You leave the gym after an intense lifting session (with your Cardillo Weight Belt, of course) after pushing yourself hard to complete your sets. You’re feeling great, so what can you do to keep the momentum going?
The answer is to look after your body and let your muscles repair. Proper recovery is key to maximizing your muscle gains and preventing injuries, especially after weight lifting and weight training. Skipping recovery can delay your body’s ability to grow muscle, and thereby slow down your progress. Here are some of our tips to make sure you’re in the best condition for your next lifting session.
Refueling your body with carbohydrates and protein is one of the most important things you can do after a big lift. Carbohydrates replenish your energy sources by releasing insulin, which restores the glycogen stores that were utilized during your workout. Protein provides your body with the amino acids necessary to repair and rebuild your muscles.
Staying hydrated is essential to keeping your body and your organs properly functioning. When you’re physically active, your hydration levels need to increase to replace the fluids you lost from exercising.

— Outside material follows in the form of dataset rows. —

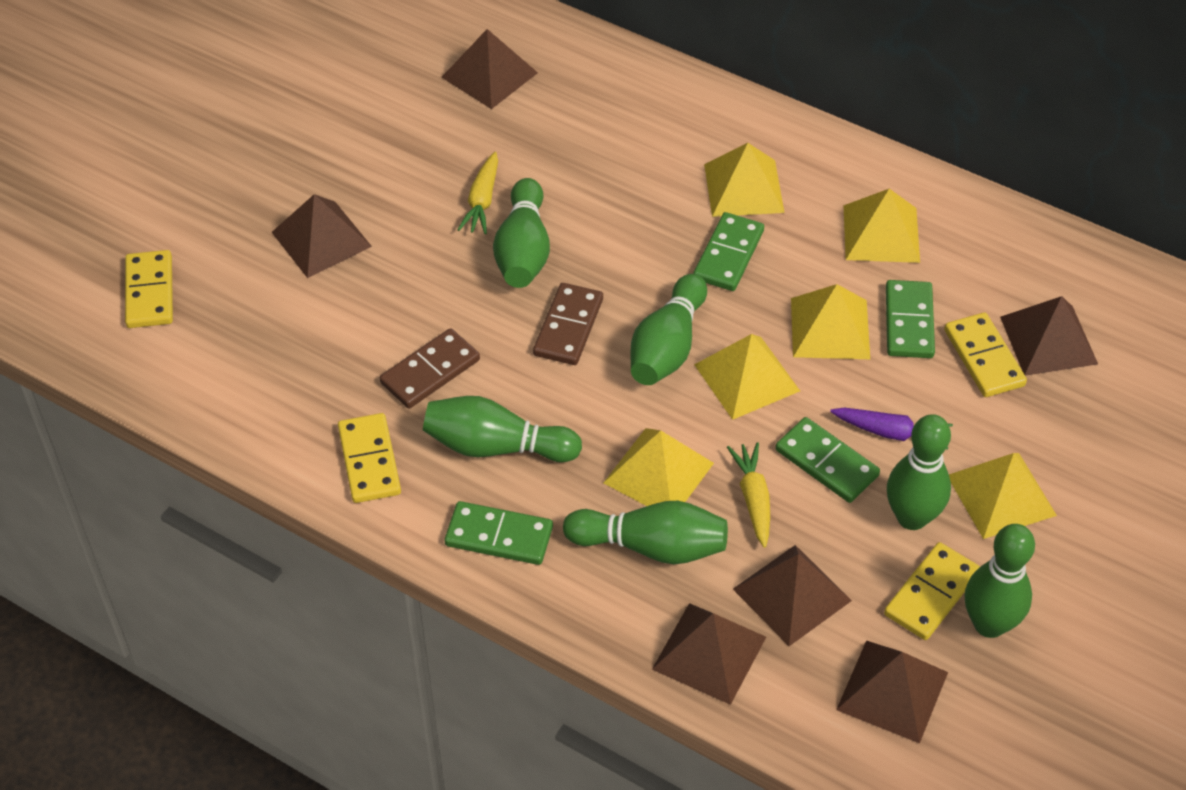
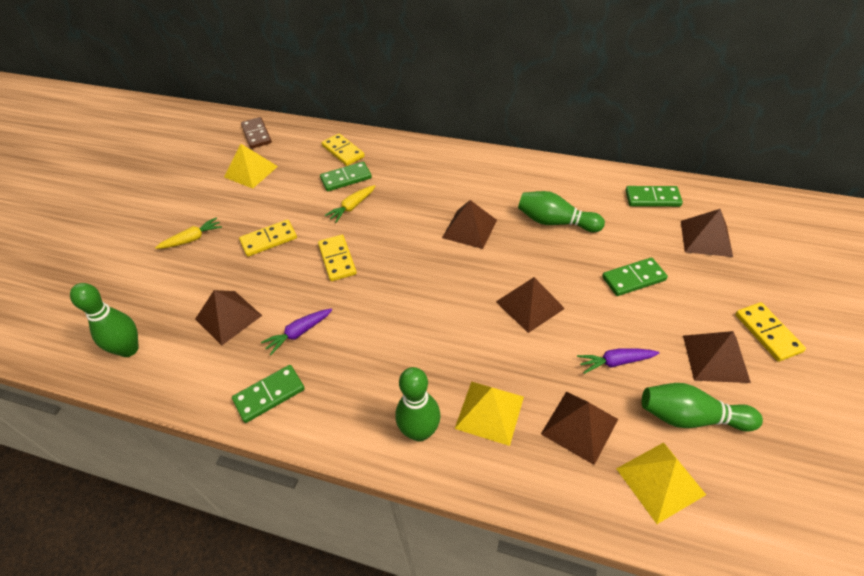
brown domino: 2 -> 1
green bowling pin: 6 -> 4
purple carrot: 1 -> 2
yellow pyramid: 6 -> 3

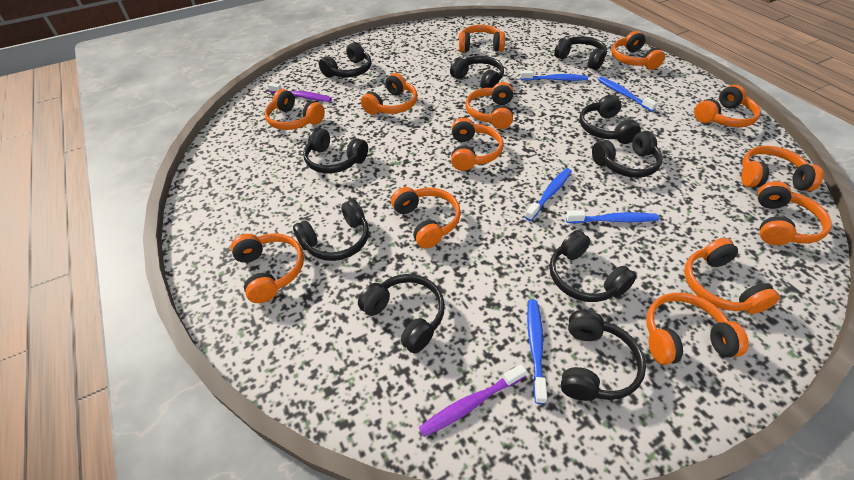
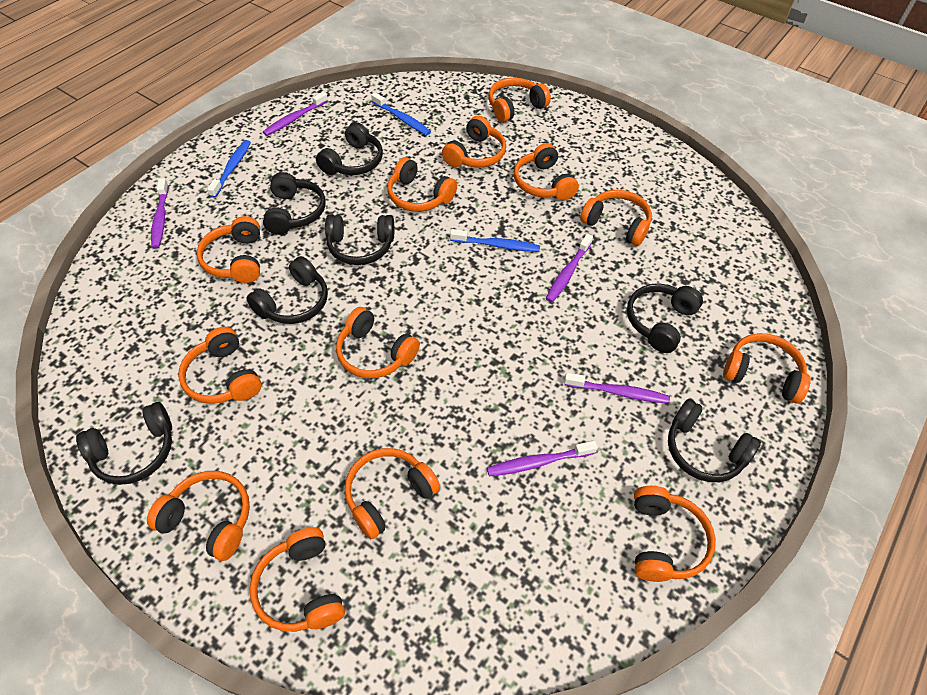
black headphones: 10 -> 7
blue toothbrush: 5 -> 3
purple toothbrush: 2 -> 5

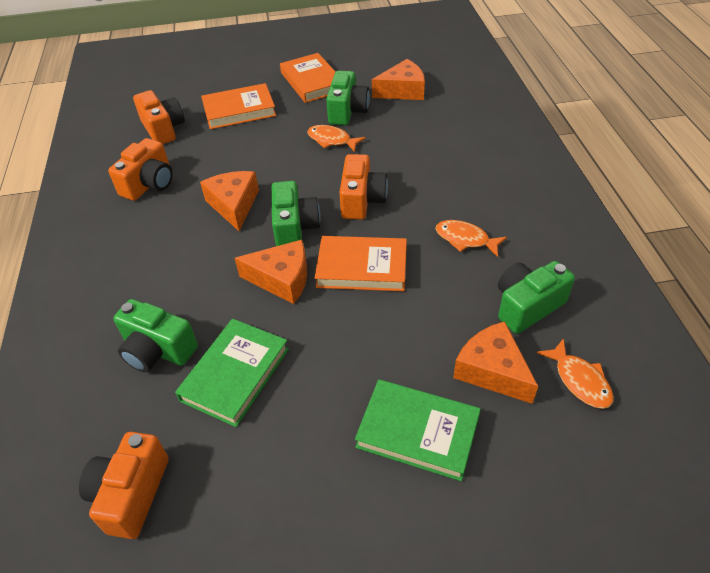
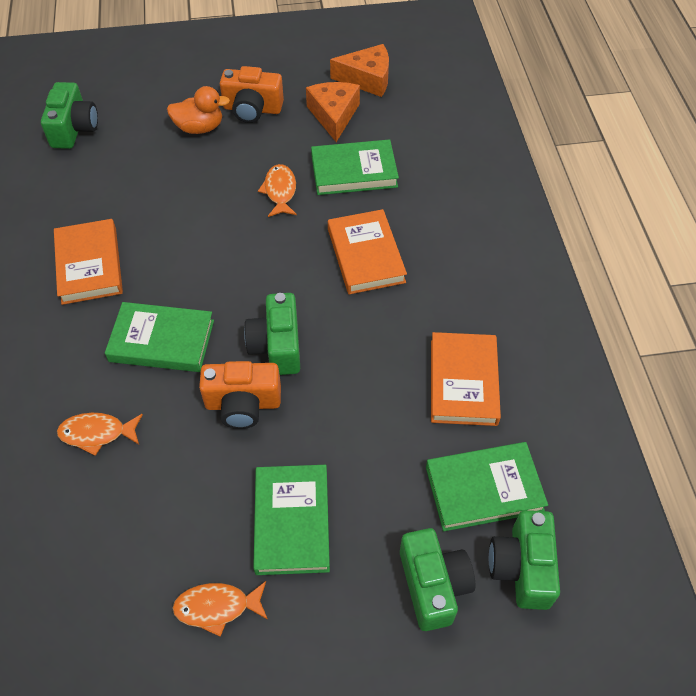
green book: 2 -> 4
orange camera: 4 -> 2
orange cheese: 4 -> 2
orange duck: 0 -> 1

Quality sleep time and rest periods will allow your muscles to repair themselves more efficiently. Neglecting downtime for your body will increase your risk of injury and will negatively impact your performance when you get back in the gym. The amount of rest time you need will depend on the intensity of your workouts, so make sure you are listening to your body.
INCORPORATE ACTIVE RECOVERY
Active recovery calls for working your muscle groups after exercise, through activities like walking or stretching. It’s most beneficial when you complete these at your own pace, so don’t push too hard if you’re sore or in pain. Active recovery can take place between sets, during a cooldown, or anytime after your session.